What you need to do: In the KV Cache article below, copy word for word the passage that begins at the words "When discussing LLM" and stops after the words "only entry point.".

Text segment:
The "Memory Fragments" of Modern AI: A Deep Dive into KV Cache

When discussing LLM inference optimization, PagedAttention and Speculative Decoding are frequently mentioned. However, they share a single core object: KV Cache (Key-Value Cache). If you want to understand why large model inference consumes so much VRAM and why inference speed slows down as the context length increases, the KV Cache is the only entry point.

What is KV Cache?

The core of an LLM is the Transformer architecture. During text generation, the model operates in an autoregressive mode: for every new token generated, all previously generated tokens must be fed back into the model as input.

In the Transformer's attention mechanism, each token produces three vectors: Query (Q), Key (K), and Value (V).
- Query: What the current token is "looking for."
- Key: What historical tokens "can provide."

(Stored data)
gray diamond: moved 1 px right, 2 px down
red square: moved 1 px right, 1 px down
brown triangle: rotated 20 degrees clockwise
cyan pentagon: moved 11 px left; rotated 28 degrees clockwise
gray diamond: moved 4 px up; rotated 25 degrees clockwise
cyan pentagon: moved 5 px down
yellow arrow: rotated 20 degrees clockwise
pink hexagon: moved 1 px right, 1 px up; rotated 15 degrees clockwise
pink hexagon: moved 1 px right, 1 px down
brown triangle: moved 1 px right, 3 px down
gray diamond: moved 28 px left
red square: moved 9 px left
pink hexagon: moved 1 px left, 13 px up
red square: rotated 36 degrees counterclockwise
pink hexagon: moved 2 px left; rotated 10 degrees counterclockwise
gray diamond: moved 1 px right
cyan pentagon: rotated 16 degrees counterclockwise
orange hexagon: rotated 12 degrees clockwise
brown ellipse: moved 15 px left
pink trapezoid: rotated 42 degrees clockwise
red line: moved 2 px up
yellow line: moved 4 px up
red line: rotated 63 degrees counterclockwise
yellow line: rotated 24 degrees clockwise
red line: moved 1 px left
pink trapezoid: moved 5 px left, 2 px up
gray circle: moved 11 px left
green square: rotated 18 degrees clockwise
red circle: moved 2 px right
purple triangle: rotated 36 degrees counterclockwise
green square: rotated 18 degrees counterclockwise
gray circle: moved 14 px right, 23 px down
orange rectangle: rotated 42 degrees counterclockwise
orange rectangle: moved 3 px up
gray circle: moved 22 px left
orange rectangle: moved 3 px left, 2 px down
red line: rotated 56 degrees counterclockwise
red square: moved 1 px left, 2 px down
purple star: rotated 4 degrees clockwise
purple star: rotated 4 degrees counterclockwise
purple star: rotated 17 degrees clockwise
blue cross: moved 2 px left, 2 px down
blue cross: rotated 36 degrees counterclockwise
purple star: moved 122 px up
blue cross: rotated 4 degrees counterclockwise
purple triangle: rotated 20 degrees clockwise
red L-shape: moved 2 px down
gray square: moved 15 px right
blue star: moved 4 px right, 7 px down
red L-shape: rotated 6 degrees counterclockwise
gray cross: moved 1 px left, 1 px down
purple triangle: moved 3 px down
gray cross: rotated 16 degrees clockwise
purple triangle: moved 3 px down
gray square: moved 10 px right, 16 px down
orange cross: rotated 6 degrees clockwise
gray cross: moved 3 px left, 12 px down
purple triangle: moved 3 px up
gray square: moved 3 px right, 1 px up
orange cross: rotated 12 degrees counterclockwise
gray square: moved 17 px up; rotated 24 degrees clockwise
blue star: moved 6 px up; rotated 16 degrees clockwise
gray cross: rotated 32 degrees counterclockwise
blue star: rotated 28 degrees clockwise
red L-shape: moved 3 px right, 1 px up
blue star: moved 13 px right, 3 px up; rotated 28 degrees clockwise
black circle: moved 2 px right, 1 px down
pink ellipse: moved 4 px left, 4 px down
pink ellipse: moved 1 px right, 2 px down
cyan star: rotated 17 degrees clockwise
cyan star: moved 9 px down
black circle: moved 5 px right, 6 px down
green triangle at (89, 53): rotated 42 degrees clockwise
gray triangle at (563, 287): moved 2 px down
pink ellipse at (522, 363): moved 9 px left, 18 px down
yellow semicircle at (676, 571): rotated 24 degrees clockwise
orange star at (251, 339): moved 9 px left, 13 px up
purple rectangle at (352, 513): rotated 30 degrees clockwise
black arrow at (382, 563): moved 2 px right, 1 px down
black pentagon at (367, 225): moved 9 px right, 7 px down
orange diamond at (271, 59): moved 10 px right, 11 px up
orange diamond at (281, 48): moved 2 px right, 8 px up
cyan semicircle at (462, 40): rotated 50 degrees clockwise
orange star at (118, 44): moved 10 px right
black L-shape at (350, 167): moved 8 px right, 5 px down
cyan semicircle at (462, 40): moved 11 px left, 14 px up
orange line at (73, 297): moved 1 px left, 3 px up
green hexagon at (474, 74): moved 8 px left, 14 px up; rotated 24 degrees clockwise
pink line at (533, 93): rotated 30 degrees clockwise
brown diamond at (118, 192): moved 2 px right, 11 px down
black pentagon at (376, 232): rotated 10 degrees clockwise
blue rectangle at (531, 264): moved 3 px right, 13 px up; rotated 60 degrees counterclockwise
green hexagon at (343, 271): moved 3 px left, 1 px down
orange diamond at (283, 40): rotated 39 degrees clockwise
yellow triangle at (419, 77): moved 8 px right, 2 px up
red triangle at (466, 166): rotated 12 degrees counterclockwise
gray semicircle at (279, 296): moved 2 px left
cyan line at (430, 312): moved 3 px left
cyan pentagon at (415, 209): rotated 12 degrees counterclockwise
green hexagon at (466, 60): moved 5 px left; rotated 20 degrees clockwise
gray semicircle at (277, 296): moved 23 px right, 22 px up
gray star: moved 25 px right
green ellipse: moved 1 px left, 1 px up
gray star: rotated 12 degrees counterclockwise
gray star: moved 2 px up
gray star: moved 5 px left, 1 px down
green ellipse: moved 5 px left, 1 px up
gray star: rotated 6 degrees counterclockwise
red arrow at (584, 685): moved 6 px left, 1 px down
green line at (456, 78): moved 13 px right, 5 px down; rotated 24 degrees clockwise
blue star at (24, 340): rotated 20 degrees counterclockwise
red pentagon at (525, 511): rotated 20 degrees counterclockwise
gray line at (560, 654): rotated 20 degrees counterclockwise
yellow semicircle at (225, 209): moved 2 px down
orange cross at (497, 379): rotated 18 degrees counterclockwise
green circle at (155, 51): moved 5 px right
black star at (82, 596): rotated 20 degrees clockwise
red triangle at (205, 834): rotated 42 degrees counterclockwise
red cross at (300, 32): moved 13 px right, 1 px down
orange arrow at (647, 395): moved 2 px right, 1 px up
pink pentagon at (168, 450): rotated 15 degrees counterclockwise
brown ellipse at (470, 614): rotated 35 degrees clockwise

Solution below:
When discussing LLM inference optimization, PagedAttention and Speculative Decoding are frequently mentioned. However, they share a single core object: KV Cache (Key-Value Cache). If you want to understand why large model inference consumes so much VRAM and why inference speed slows down as the context length increases, the KV Cache is the only entry point.